**TASK DETAILS:** In the data below, which lines hold the word "left"? Copy them.

**PROVIDED RECORDS:**
'''

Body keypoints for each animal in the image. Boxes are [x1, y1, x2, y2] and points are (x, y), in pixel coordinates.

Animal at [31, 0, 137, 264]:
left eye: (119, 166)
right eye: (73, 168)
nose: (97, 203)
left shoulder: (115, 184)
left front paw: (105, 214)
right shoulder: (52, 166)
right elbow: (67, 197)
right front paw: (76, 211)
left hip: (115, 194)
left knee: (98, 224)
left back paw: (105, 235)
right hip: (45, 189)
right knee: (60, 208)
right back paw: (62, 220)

'''

**RESULT OF THIS EXERCISE:**
left eye: (119, 166)
left shoulder: (115, 184)
left front paw: (105, 214)
left hip: (115, 194)
left knee: (98, 224)
left back paw: (105, 235)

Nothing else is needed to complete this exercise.